Three+ conditions (Friedman)¶

Classical:

\chi^2_F = \frac{12}{nk(k+1)} \sum_{j=1}^{k} R_j^2 - 3n(k+1), \quad \chi^2_F \dot{\sim} \chi^2(k-1) \text{ under } H_0

(7)

where $R_j$ is the sum of ranks for condition $j$ across $n$ subjects.

As GLM (mixed):

y_{ij}^* \sim \mathcal{N}(\mu_{ij}, \sigma^2), \quad \mu_{ij} = \beta_0 + \sum_{l=1}^{k-1} \beta_l x_{lj} + u_i, \quad \text{where } y_{ij}^* = \text{rank}(y_{ij})

(8)

Joint $F$ -test on the condition coefficients parallels the Friedman $\chi^2$ .

scipy_kruskal = kruskal(adelie, chinstrap, gentoo)
scipy_kruskal

KruskalResult(statistic=np.float64(237.34574750210166), pvalue=np.float64(2.890851468876691e-52))

m_friedman = model("rank(flipper_length_mm) ~ species + (1|island)", penguins).fit().infer("joint")

m_friedman.effects

friedman_bn_p = float(m_friedman.effects["p_value"][0])
assert (friedman_bn_p < 0.05) == (scipy_kruskal.pvalue < 0.05), (
    f"Significance disagreement: bn p={friedman_bn_p}, scipy p={scipy_kruskal.pvalue}"
)

Adding covariates¶

Mixed models naturally extend to include between-subject covariates -- there is no simple classical equivalent.

m_cov = model("flipper_length_mm ~ species + sex + (1|island)", penguins).fit().infer()

m_cov.params.select("term", "estimate", "p_value")
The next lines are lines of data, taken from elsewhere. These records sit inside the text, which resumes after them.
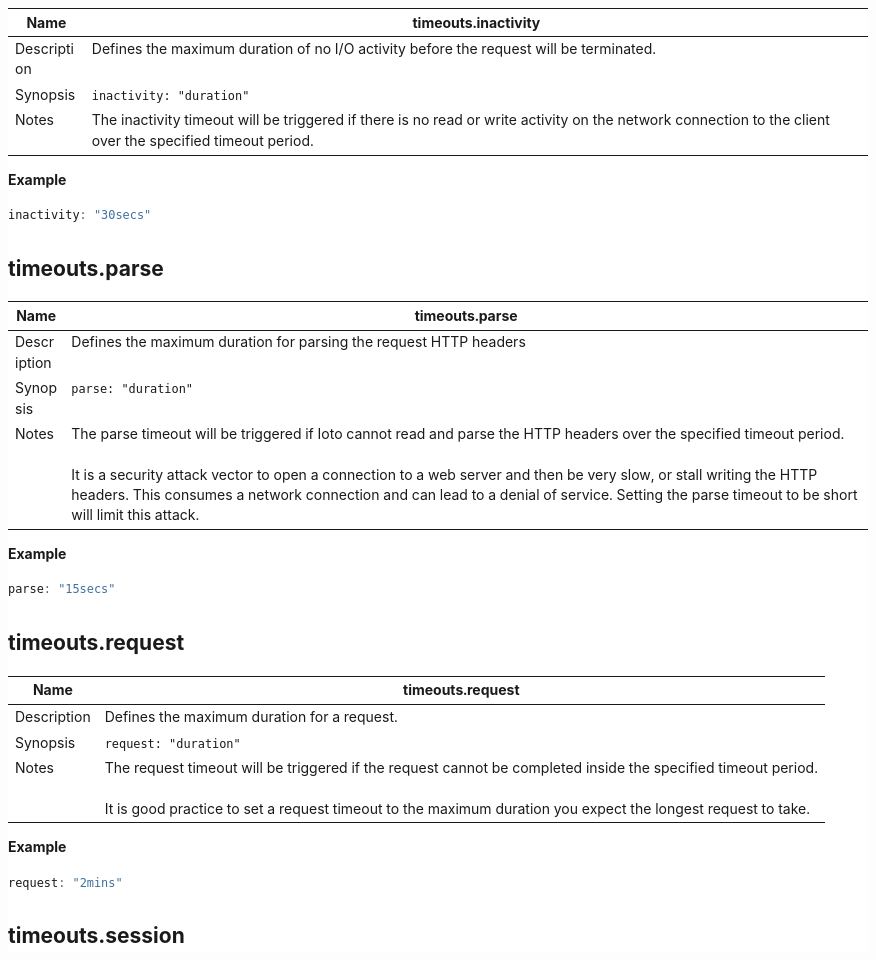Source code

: | Name | timeouts.inactivity |
|-|-|
| Description | Defines the maximum duration of no I/O activity before the request will be terminated. |
| Synopsis | `inactivity: "duration"` |
| Notes | The inactivity timeout will be triggered if there is no read or write activity on the network connection to the client over the specified timeout period. |

**Example**

```javascript
inactivity: "30secs"
```


## timeouts.parse

| Name | timeouts.parse |
|-|-|
| Description | Defines the maximum duration for parsing the request HTTP headers |
| Synopsis | `parse: "duration"` |
| Notes | The parse timeout will be triggered if Ioto cannot read and parse the HTTP headers over the specified timeout period.<br><br>It is a security attack vector to open a connection to a web server and then be very slow, or stall writing the HTTP headers. This consumes a network connection and can lead to a denial of service. Setting the parse timeout to be short will limit this attack. |

**Example**

```javascript
parse: "15secs"
```


## timeouts.request

| Name | timeouts.request |
|-|-|
| Description | Defines the maximum duration for a request. |
| Synopsis | `request: "duration"` |
| Notes | The request timeout will be triggered if the request cannot be completed inside the specified timeout period.<br><br>It is good practice to set a request timeout to the maximum duration you expect the longest request to take. |


**Example**

```javascript
request: "2mins"
```


## timeouts.session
assert m_cov.params.shape[0] > 1, "Expected multiple coefficients"
species_ps = m_cov.params.filter(pl.col("term").str.contains("species"))["p_value"].to_numpy()
assert any(p < 0.05 for p in species_ps), f"Expected at least one significant species effect"
sex_ps = m_cov.params.filter(pl.col("term").str.contains("sex"))["p_value"].to_numpy()
assert any(p < 0.05 for p in sex_ps), f"Expected significant sex effect"